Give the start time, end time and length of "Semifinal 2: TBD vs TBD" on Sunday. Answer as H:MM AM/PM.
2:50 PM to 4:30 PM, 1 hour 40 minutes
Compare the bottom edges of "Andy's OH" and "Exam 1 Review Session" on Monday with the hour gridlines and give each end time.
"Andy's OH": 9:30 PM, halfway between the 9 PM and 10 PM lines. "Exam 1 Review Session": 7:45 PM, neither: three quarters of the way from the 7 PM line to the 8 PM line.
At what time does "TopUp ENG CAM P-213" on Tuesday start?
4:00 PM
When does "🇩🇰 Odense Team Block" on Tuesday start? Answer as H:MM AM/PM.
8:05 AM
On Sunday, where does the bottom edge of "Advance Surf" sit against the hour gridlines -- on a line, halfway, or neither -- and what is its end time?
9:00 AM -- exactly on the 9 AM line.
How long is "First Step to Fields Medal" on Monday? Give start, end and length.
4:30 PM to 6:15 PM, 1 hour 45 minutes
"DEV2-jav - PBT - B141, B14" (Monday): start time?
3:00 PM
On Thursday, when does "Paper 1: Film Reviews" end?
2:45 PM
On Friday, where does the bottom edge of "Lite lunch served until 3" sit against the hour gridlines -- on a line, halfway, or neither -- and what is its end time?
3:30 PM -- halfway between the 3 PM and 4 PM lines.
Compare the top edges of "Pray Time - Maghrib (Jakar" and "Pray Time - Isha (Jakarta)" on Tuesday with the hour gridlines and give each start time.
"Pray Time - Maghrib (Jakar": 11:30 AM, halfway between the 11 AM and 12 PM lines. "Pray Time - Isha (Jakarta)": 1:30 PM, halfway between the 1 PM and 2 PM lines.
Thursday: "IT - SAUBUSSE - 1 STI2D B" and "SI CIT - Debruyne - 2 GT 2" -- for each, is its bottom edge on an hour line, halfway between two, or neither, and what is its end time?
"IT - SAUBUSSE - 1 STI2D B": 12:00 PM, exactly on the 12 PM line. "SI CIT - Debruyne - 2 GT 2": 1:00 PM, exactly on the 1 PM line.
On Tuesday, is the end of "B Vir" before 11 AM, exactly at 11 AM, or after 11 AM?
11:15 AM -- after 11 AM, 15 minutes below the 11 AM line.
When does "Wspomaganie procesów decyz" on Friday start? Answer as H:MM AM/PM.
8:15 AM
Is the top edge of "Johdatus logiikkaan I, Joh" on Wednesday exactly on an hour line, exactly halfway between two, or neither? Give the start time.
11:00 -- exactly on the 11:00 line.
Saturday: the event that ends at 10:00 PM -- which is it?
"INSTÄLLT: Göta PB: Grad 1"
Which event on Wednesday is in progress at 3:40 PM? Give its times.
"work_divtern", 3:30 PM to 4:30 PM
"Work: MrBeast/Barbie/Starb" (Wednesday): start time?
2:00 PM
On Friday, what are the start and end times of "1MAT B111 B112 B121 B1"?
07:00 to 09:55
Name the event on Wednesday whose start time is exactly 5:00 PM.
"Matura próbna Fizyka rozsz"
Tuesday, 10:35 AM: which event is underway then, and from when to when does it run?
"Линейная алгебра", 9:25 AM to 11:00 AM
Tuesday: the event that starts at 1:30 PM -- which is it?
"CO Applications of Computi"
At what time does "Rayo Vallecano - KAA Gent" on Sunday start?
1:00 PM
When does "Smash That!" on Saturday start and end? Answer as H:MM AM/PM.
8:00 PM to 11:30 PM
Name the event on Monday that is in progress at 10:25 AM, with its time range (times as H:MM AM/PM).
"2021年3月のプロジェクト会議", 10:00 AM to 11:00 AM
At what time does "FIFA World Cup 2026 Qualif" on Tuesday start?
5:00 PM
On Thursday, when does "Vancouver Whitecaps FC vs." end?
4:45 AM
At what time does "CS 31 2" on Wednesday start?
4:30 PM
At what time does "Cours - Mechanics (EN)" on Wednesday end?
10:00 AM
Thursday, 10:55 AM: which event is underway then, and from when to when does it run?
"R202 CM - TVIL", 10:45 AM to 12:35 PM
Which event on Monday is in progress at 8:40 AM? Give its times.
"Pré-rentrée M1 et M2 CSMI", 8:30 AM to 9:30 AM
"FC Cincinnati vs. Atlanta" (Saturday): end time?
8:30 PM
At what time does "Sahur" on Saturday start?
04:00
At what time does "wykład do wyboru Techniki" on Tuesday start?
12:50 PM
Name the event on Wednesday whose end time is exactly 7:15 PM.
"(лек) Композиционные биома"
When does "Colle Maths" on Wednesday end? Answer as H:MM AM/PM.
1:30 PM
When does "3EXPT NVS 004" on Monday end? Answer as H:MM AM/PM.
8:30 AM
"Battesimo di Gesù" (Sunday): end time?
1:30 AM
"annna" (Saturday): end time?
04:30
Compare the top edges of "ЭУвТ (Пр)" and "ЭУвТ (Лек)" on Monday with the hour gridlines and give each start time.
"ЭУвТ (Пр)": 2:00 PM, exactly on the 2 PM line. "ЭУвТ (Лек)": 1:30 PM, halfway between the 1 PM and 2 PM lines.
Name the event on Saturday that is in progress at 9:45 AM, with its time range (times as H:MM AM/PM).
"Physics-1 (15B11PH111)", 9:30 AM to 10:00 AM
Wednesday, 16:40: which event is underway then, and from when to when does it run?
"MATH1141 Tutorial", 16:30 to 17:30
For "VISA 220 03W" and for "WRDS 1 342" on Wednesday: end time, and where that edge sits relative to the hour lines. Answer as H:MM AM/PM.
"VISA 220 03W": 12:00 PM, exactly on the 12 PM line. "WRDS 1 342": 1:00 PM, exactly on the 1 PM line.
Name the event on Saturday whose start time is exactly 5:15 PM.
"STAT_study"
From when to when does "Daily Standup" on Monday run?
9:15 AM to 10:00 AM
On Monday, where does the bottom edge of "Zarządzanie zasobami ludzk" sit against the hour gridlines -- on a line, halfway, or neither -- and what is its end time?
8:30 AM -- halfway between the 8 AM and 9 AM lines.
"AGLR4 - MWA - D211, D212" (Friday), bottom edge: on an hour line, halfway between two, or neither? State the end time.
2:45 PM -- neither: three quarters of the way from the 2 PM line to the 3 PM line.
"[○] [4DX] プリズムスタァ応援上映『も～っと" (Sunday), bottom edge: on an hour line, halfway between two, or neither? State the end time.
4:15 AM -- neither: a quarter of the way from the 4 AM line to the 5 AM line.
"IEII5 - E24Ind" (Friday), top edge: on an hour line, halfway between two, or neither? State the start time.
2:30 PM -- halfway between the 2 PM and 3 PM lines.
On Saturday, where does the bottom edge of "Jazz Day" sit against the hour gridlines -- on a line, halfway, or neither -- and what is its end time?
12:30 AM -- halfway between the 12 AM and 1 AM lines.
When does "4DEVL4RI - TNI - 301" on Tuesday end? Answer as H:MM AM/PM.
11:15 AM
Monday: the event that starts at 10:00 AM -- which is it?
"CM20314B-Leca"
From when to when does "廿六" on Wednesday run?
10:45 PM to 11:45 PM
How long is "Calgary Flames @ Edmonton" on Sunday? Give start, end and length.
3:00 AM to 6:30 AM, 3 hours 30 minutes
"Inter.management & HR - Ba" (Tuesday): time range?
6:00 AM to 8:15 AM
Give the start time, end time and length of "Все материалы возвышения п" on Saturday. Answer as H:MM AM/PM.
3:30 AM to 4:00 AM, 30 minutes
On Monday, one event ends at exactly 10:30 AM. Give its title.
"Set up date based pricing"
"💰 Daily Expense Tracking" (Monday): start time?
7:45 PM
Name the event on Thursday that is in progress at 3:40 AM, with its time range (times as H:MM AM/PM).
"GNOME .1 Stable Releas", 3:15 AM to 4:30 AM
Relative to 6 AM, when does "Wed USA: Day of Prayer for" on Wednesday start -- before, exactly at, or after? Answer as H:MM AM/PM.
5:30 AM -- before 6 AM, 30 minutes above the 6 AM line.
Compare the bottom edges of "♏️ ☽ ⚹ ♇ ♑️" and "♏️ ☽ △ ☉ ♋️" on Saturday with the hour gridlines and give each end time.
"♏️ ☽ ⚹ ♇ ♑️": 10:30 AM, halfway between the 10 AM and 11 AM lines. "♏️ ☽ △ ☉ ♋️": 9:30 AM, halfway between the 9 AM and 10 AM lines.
....................
What needs to be done> Extract these lines from the records above word for word, starting at the line that contains "On Friday, what" and ending at the line that contains "8:00 PM to 11:30 PM", both included.

Solution to this task>
On Friday, what are the start and end times of "1MAT B111 B112 B121 B1"?
07:00 to 09:55
Name the event on Wednesday whose start time is exactly 5:00 PM.
"Matura próbna Fizyka rozsz"
Tuesday, 10:35 AM: which event is underway then, and from when to when does it run?
"Линейная алгебра", 9:25 AM to 11:00 AM
Tuesday: the event that starts at 1:30 PM -- which is it?
"CO Applications of Computi"
At what time does "Rayo Vallecano - KAA Gent" on Sunday start?
1:00 PM
When does "Smash That!" on Saturday start and end? Answer as H:MM AM/PM.
8:00 PM to 11:30 PM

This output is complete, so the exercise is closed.